Pero con los dramáticos cambios en Brasil bajo la presidencia de Jair Bolsonaro, a quien puede clasificarse como más bien militarista, la disposición regional puede cambiar. En cualquier caso, este “Trump tropical” aspira a lograr una alianza amplia con Estados Unidos en la mayor cantidad de niveles posible. Si lo logra, es probable que la posición estratégica de América Latina cambie significativamente, con graves consecuencias geopolíticas en la región y también en el contexto global. Bolsonaro ya ha declarado que Brasil no quiere ser “absorbido” por China, y el presidente argentino Mauricio Macri canceló las centrales nucleares planeadas con China y Rusia. Sin embargo, en qué medida Estados Unidos logrará reducir la fuerte influencia económica y financiera china en la región es algo que dependerá más del desarrollo de las complejas relaciones bilaterales de las dos superpotencias que de las decisiones sobre comercio e inversión de los distintos países latinoamericanos.

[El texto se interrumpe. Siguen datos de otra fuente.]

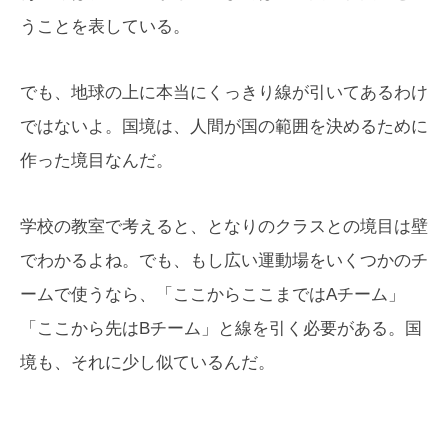
うことを表している。
でも、地球の上に本当にくっきり線が引いてあるわけ
ではないよ。国境は、人間が国の範囲を決めるために
作った境目なんだ。
学校の教室で考えると、となりのクラスとの境目は壁
でわかるよね。でも、もし広い運動場をいくつかのチ
ームで使うなら、「ここからここまではAチーム」
「ここから先はBチーム」と線を引く必要がある。国
境も、それに少し似ているんだ。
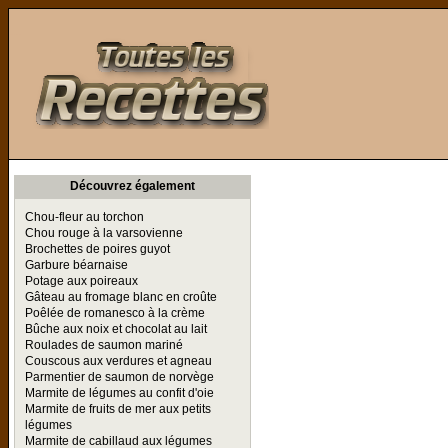
Toutes les Recettes
Découvrez également
Chou-fleur au torchon
Chou rouge à la varsovienne
Brochettes de poires guyot
Garbure béarnaise
Potage aux poireaux
Gâteau au fromage blanc en croûte
Poêlée de romanesco à la crème
Bûche aux noix et chocolat au lait
Roulades de saumon mariné
Couscous aux verdures et agneau
Parmentier de saumon de norvège
Marmite de légumes au confit d'oie
Marmite de fruits de mer aux petits
légumes
Marmite de cabillaud aux légumes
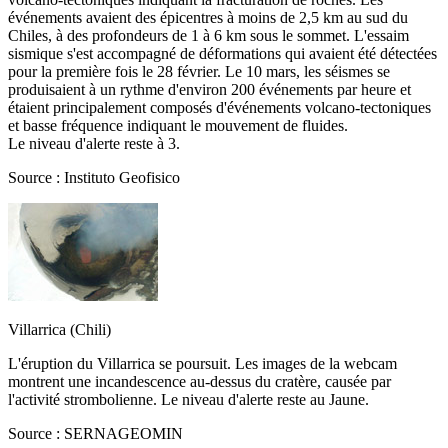
événements avaient des épicentres à moins de 2,5 km au sud du
Chiles, à des profondeurs de 1 à 6 km sous le sommet. L'essaim
sismique s'est accompagné de déformations qui avaient été détectées
pour la première fois le 28 février. Le 10 mars, les séismes se
produisaient à un rythme d'environ 200 événements par heure et
étaient principalement composés d'événements volcano-tectoniques
et basse fréquence indiquant le mouvement de fluides.
Le niveau d'alerte reste à 3.
Source : Instituto Geofisico
Villarrica (Chili)
L'éruption du Villarrica se poursuit. Les images de la webcam
montrent une incandescence au-dessus du cratère, causée par
l'activité strombolienne. Le niveau d'alerte reste au Jaune.
Source : SERNAGEOMIN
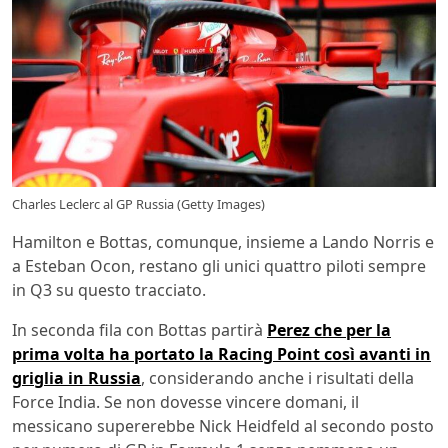
Charles Leclerc al GP Russia (Getty Images)
Hamilton e Bottas, comunque, insieme a Lando Norris e
a Esteban Ocon, restano gli unici quattro piloti sempre
in Q3 su questo tracciato.
In seconda fila con Bottas partirà
Perez che per la
prima volta ha portato la Racing Point così avanti in
griglia in Russia
, considerando anche i risultati della
Force India. Se non dovesse vincere domani, il
messicano supererebbe Nick Heidfeld al secondo posto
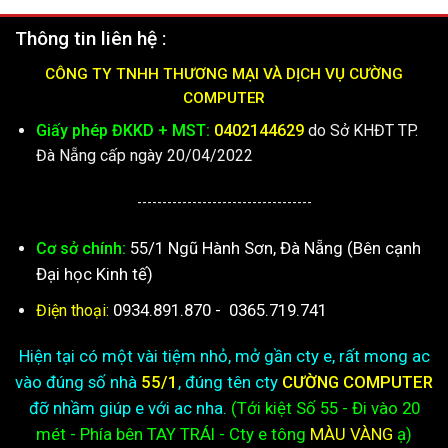
Thông tin liên hệ :
CÔNG TY TNHH THƯƠNG MẠI VÀ DỊCH VỤ CƯỜNG
COMPUTER
Giấy phép ĐKKD + MST:
0402144629
do Sở KHĐT TP.
Đà Nẵng cấp ngày 20/04/2022
-----------------------------------
55/1 Ngũ Hành Sơn, Đà Nẵng (Bên cạnh
Cơ sở chính:
Đại học Kinh tế)
0934.891.870
-
0365.719.741
Điện thoại:
Hiện tại có một vài tiệm nhỏ, mở gần cty e, rất mong ac
vào đúng số nhà
55/1
, đúng tên cty
CƯỜNG COMPUTER
đỡ nhầm giúp e với ac nha.
(Tới kiệt
Số 55 - Đi vào 20
mét - Phía bên TAY TRÁI - Cty e
tông
MÀU VÀNG
ạ)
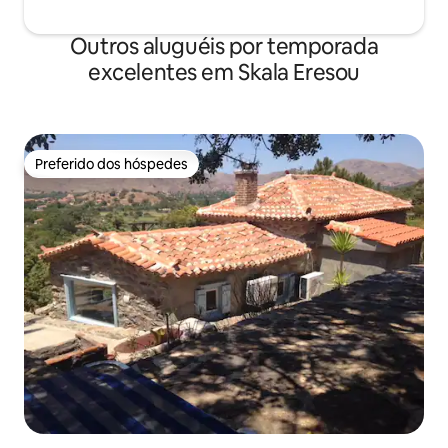
Outros aluguéis por temporada
excelentes em Skala Eresou
Preferido dos hóspedes
Preferido dos hóspedes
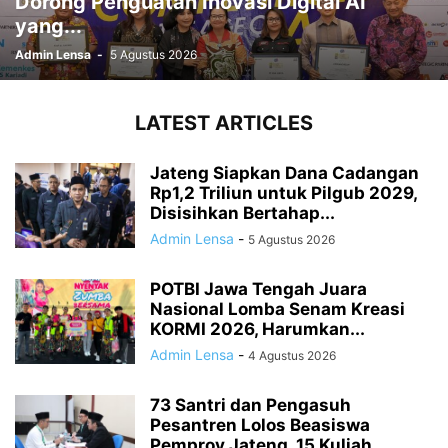
Dorong Penguatan Inovasi Digital AI
yang...
Admin Lensa
-
5 Agustus 2026
LATEST ARTICLES
Jateng Siapkan Dana Cadangan
Rp1,2 Triliun untuk Pilgub 2029,
Disisihkan Bertahap...
Admin Lensa
-
5 Agustus 2026
POTBI Jawa Tengah Juara
Nasional Lomba Senam Kreasi
KORMI 2026, Harumkan...
Admin Lensa
-
4 Agustus 2026
73 Santri dan Pengasuh
Pesantren Lolos Beasiswa
Pemprov Jateng, 15 Kuliah...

Acostumbrarse al nuevo estilo político de Estados Unidos no es difícil para muchos latinoamericanos, porque conocen de sobra a los “caudillos”. Estas experiencias históricas han moldeado la cultura política y han contribuido también a la destacada importancia de los militares en la política interna. Su influencia se puede ver más claramente en el carácter de la relación entre civiles y militares que en las partidas presupuestarias, que son más un reflejo de la reducción de la capacidad militar y, sobre todo, del bajo desarrollo tecnológico de las Fuerzas Armadas. Además, existen considerables diferencias regionales en el nivel de capacitación y disponibilidad operacional. Únicamente Chile y Colombia, junto con Brasil, tienen Fuerzas Armadas modernas y bien equipadas.

Hasta ahora, la participación de los militares latinoamericanos en el mantenimiento de la paz regional se ha reducido a Haití. La disposición para actuar en cuestiones de seguridad a escala global pero no regional exhibe simultáneamente las fortalezas y las flaquezas de la política de seguridad latinoamericana. Las fortalezas pueden interpretarse como un respeto a una cultura política ampliamente compartida en el manejo de los peligros para la seguridad de estados relativamente frágiles. Las flaquezas quedan expuestas en el hecho de que siempre hay otras potencias que determinan –al menos por un tiempo– la agenda política de la región en materia de seguridad. La cooperación regional en el campo de la seguridad parece inalcanzable debido a la falta de confianza en el propio vecindario.

Wolf Grabendorff es politólogo alemán, consultor en relaciones internacionales y seguridad en América Latina. Esta columna fue publicada en la revista Nueva Sociedad, con traducción de Carlos Díaz Rocca.